Adoro sentire il vento sulla pelle, gli spruzzi d’acqua e il sole sul viso. E che dono grande è poter partire per sempre nuove avventure, scoprire luoghi inesplorati, tornare in porto arricchiti da quanto si è vissuto e pronti a rituffarsi in mare aperto non appena fatto rifornimenti!
E ciononostante credo sia riduttivo pensare di risollevare l’ancora solo quando il viaggio precedente è andato bene e sei tornato in porto contento, col solo desiderio di ripartire sotto la spinta dell’entusiasmo, quando i tuoi sogni ti fanno sentire vivo e carico di energia o la curiosità ti spinge a imparare sempre cose nuove o perché sai, o immagini, che là fuori c’è tanta bellezza tutta da scoprire.
Credo che siamo chiamati a lasciare il porto anche se sappiamo che là fuori prima o poi ci aspetta la tempesta e la nostra barca può essere danneggiata, a volte anche gravemente.
Conosco delle barche che hanno ripreso il mare anche dopo aver perduto il lavoro: pur di non lasciarsi andare allo sconforto e alla depressione, come purtroppo accade a molte altre, si sono reinventate o hanno accettato incarichi più umili e modesti, da portare avanti con fierezza, dignità e amore.
Conosco delle barche che, con grande fiducia nella Provvidenza, hanno deciso di non farsi bloccare in porto, anche dopo che un incendio gli ha distrutto la casa e con essa hanno perso tutti i risparmi di una vita.
Conosco delle barche che dopo aver affrontato la tempesta della morte di una persona cara – del compagno di una vita, di un figlio, di un fratello o una sorella – seppure con tutta la sofferenza che la perdita portava con sé e il peso che il continuare a vivere comportava, hanno rimesso lo scafo in mare, ritenendo gioia e dolore doni preziosi in ugual misura e nella consapevolezza che la vita bisogna avere il coraggio di viverla sempre, soprattutto nei momenti di fatica e di sofferenza, nella certezza che una perla è sicuramente nascosta dentro ogni grande difficoltà. Sta solo a noi portarla alla luce.
Conosco delle barche che hanno deciso di non smettere di navigare nemmeno quando si sono trovate nelle acque della malattia e degli incidenti inabilitanti e, ritenendo la vita un dono prezioso, che nulla ha il diritto di mettere in stand-by, hanno continuato a combattere – a volte avendo la meglio, a volte arrivando all’ultimo viaggio – riscoprendo per loro stesse e i propri cari la gratitudine per il tempo presente perché, arrivano a dirti, “Non è importante quanto vivi, ma come vivi”.

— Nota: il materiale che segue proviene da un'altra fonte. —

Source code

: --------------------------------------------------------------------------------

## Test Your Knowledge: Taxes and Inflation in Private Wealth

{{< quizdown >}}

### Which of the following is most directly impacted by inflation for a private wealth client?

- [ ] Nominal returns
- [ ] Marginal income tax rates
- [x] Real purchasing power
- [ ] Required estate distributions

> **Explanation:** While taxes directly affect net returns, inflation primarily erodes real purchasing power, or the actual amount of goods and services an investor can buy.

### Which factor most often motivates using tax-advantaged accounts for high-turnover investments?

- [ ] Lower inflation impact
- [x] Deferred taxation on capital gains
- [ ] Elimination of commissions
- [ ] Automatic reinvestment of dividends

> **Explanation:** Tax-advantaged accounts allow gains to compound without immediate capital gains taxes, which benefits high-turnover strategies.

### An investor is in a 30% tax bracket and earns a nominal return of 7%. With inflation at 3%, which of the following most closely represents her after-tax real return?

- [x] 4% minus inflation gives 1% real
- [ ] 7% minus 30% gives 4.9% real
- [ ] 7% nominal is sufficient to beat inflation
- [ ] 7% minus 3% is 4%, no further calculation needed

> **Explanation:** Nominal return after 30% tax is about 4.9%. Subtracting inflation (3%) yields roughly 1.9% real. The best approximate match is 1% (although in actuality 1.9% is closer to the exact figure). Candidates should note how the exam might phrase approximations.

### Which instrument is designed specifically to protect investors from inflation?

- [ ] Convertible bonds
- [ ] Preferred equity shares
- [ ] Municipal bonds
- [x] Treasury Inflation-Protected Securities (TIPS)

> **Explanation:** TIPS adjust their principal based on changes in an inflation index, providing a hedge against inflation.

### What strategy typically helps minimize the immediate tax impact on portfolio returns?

Sono convinta che ogni viaggio che abbiamo l’opportunità e la forza di compiere sia un dono grande perché, se da una parte continuare a navigare ci permette di acquistare sempre maggior sicurezza in noi stessi e fiducia che siamo stati creati con le capacità, la creatività e gli strumenti per non fermarci, dall’altro il viaggio mette forzatamente in luce le nostre debolezze e fragilità, la nostra umanità, portandoci alla consapevolezza che da soli nessuna meta può essere raggiunta. Siamo barche chiamate a navigare in gruppo, una accanto all’altra, per condividere ogni bellezza e ogni difficoltà del viaggio, per aiutarci a vicenda nei momenti di tempesta e per “straboccare insieme di sole”.
Se poi permettiamo al Signore di salire in barca e di timonare insieme a noi, navigare cuore a cuore con Lui, ci renderà sorprendentemente più naturale e bello durante il nostro ultimo viaggio spiegare le vele del nostro cuore, perché esso sarà già a misura dell’Oceano che ci attende.